◆ Directions for this task ◆
Copy out all lines in the data below containing the string "Crafters".

━━━━━━━━

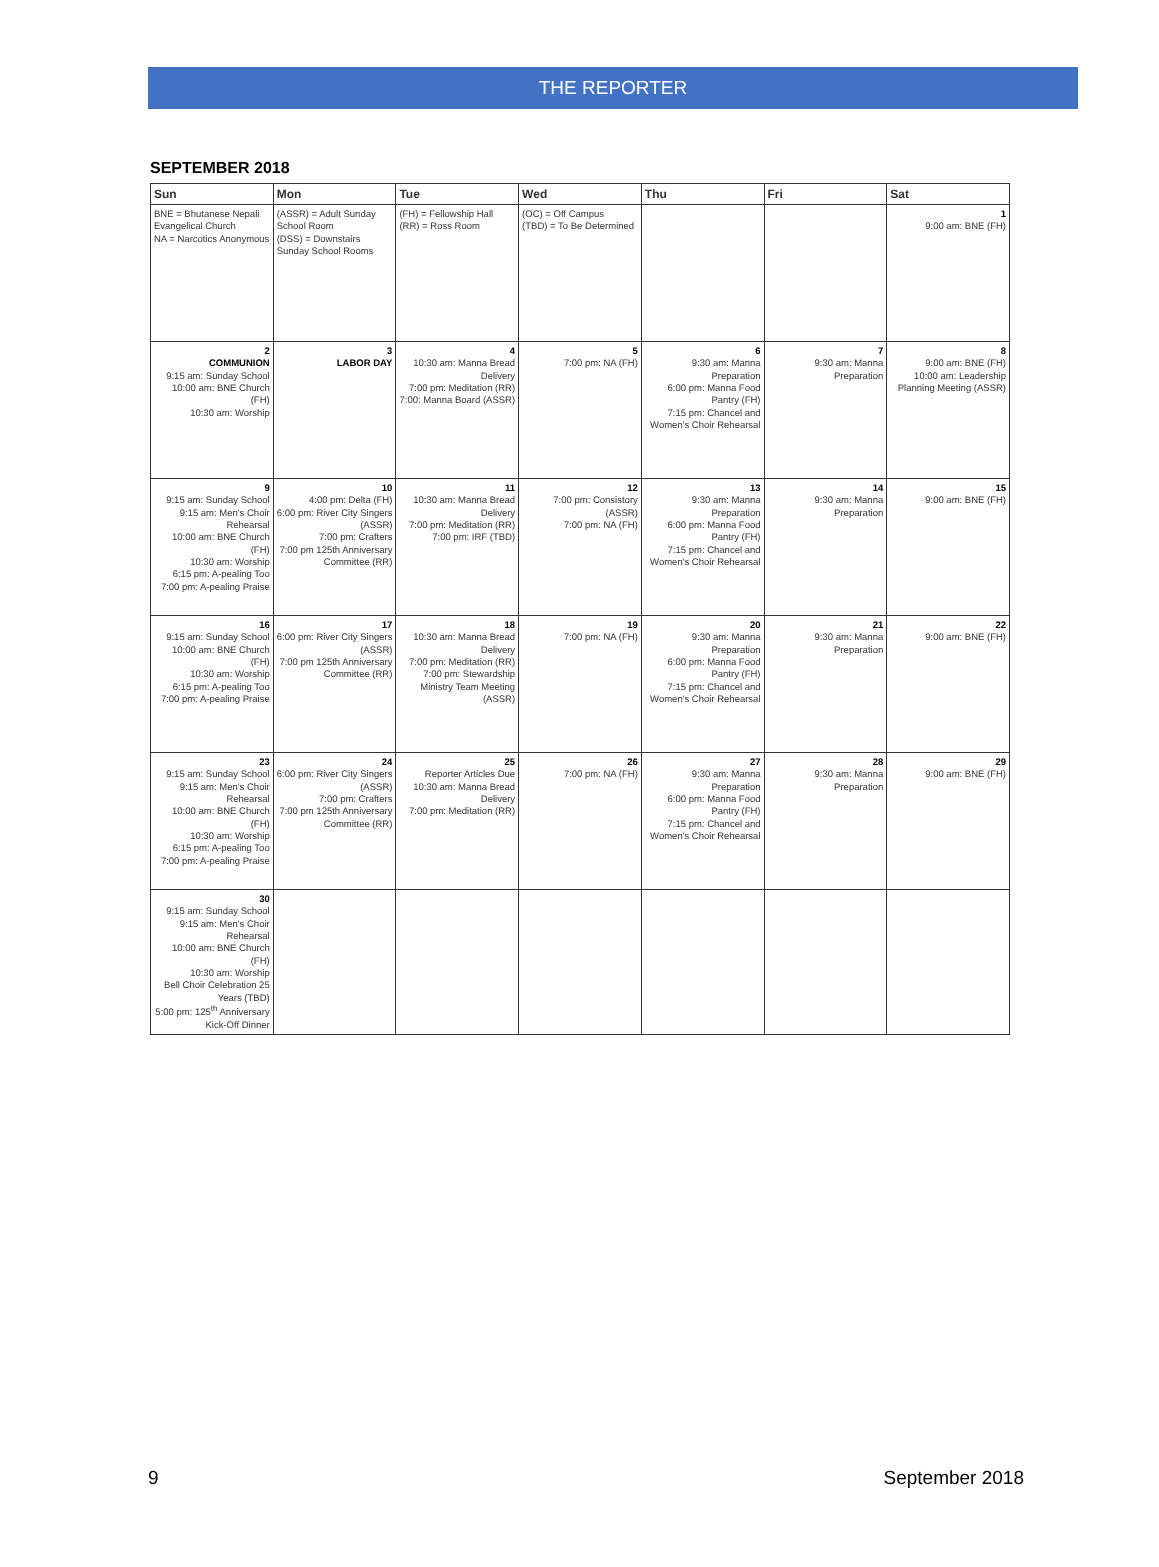THE REPORTER
SEPTEMBER 2018
| Sun | Mon | Tue | Wed | Thu | Fri | Sat |
| --- | --- | --- | --- | --- | --- | --- |
| BNE = Bhutanese Nepali Evangelical Church NA = Narcotics Anonymous | (ASSR) = Adult Sunday School Room (DSS) = Downstairs Sunday School Rooms | (FH) = Fellowship Hall (RR) = Ross Room | (OC) = Off Campus (TBD) = To Be Determined | | | 1 9:00 am: BNE (FH) |
| 2 COMMUNION 9:15 am: Sunday School 10:00 am: BNE Church (FH) 10:30 am: Worship | 3 LABOR DAY | 4 10:30 am: Manna Bread Delivery 7:00 pm: Meditation (RR) 7:00: Manna Board (ASSR) | 5 7:00 pm: NA (FH) | 6 9:30 am: Manna Preparation 6:00 pm: Manna Food Pantry (FH) 7:15 pm: Chancel and Women's Choir Rehearsal | 7 9:30 am: Manna Preparation | 8 9:00 am: BNE (FH) 10:00 am: Leadership Planning Meeting (ASSR) |
| 9 9:15 am: Sunday School 9:15 am: Men's Choir Rehearsal 10:00 am: BNE Church (FH) 10:30 am: Worship 6:15 pm: A-pealing Too 7:00 pm: A-pealing Praise | 10 4:00 pm: Delta (FH) 6:00 pm: River City Singers (ASSR) 7:00 pm: Crafters 7:00 pm 125th Anniversary Committee (RR) | 11 10:30 am: Manna Bread Delivery 7:00 pm: Meditation (RR) 7:00 pm: IRF (TBD) | 12 7:00 pm: Consistory (ASSR) 7:00 pm: NA (FH) | 13 9:30 am: Manna Preparation 6:00 pm: Manna Food Pantry (FH) 7:15 pm: Chancel and Women's Choir Rehearsal | 14 9:30 am: Manna Preparation | 15 9:00 am: BNE (FH) |
| 16 9:15 am: Sunday School 10:00 am: BNE Church (FH) 10:30 am: Worship 6:15 pm: A-pealing Too 7:00 pm: A-pealing Praise | 17 6:00 pm: River City Singers (ASSR) 7:00 pm 125th Anniversary Committee (RR) | 18 10:30 am: Manna Bread Delivery 7:00 pm: Meditation (RR) 7:00 pm: Stewardship Ministry Team Meeting (ASSR) | 19 7:00 pm: NA (FH) | 20 9:30 am: Manna Preparation 6:00 pm: Manna Food Pantry (FH) 7:15 pm: Chancel and Women's Choir Rehearsal | 21 9:30 am: Manna Preparation | 22 9:00 am: BNE (FH) |
| 23 9:15 am: Sunday School 9:15 am: Men's Choir Rehearsal 10:00 am: BNE Church (FH) 10:30 am: Worship 6:15 pm: A-pealing Too 7:00 pm: A-pealing Praise | 24 6:00 pm: River City Singers (ASSR) 7:00 pm: Crafters 7:00 pm 125th Anniversary Committee (RR) | 25 Reporter Articles Due 10:30 am: Manna Bread Delivery 7:00 pm: Meditation (RR) | 26 7:00 pm: NA (FH) | 27 9:30 am: Manna Preparation 6:00 pm: Manna Food Pantry (FH) 7:15 pm: Chancel and Women's Choir Rehearsal | 28 9:30 am: Manna Preparation | 29 9:00 am: BNE (FH) |
| 30 9:15 am: Sunday School 9:15 am: Men's Choir Rehearsal 10:00 am: BNE Church (FH) 10:30 am: Worship Bell Choir Celebration 25 Years (TBD) 5:00 pm: 125<sup>th</sup> Anniversary Kick-Off Dinner | | | | | | |
9 September 2018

━━━━━━━━

◆ Answer to this problem ◆
| 9 9:15 am: Sunday School 9:15 am: Men's Choir Rehearsal 10:00 am: BNE Church (FH) 10:30 am: Worship 6:15 pm: A-pealing Too 7:00 pm: A-pealing Praise | 10 4:00 pm: Delta (FH) 6:00 pm: River City Singers (ASSR) 7:00 pm: Crafters 7:00 pm 125th Anniversary Committee (RR) | 11 10:30 am: Manna Bread Delivery 7:00 pm: Meditation (RR) 7:00 pm: IRF (TBD) | 12 7:00 pm: Consistory (ASSR) 7:00 pm: NA (FH) | 13 9:30 am: Manna Preparation 6:00 pm: Manna Food Pantry (FH) 7:15 pm: Chancel and Women's Choir Rehearsal | 14 9:30 am: Manna Preparation | 15 9:00 am: BNE (FH) |
| 23 9:15 am: Sunday School 9:15 am: Men's Choir Rehearsal 10:00 am: BNE Church (FH) 10:30 am: Worship 6:15 pm: A-pealing Too 7:00 pm: A-pealing Praise | 24 6:00 pm: River City Singers (ASSR) 7:00 pm: Crafters 7:00 pm 125th Anniversary Committee (RR) | 25 Reporter Articles Due 10:30 am: Manna Bread Delivery 7:00 pm: Meditation (RR) | 26 7:00 pm: NA (FH) | 27 9:30 am: Manna Preparation 6:00 pm: Manna Food Pantry (FH) 7:15 pm: Chancel and Women's Choir Rehearsal | 28 9:30 am: Manna Preparation | 29 9:00 am: BNE (FH) |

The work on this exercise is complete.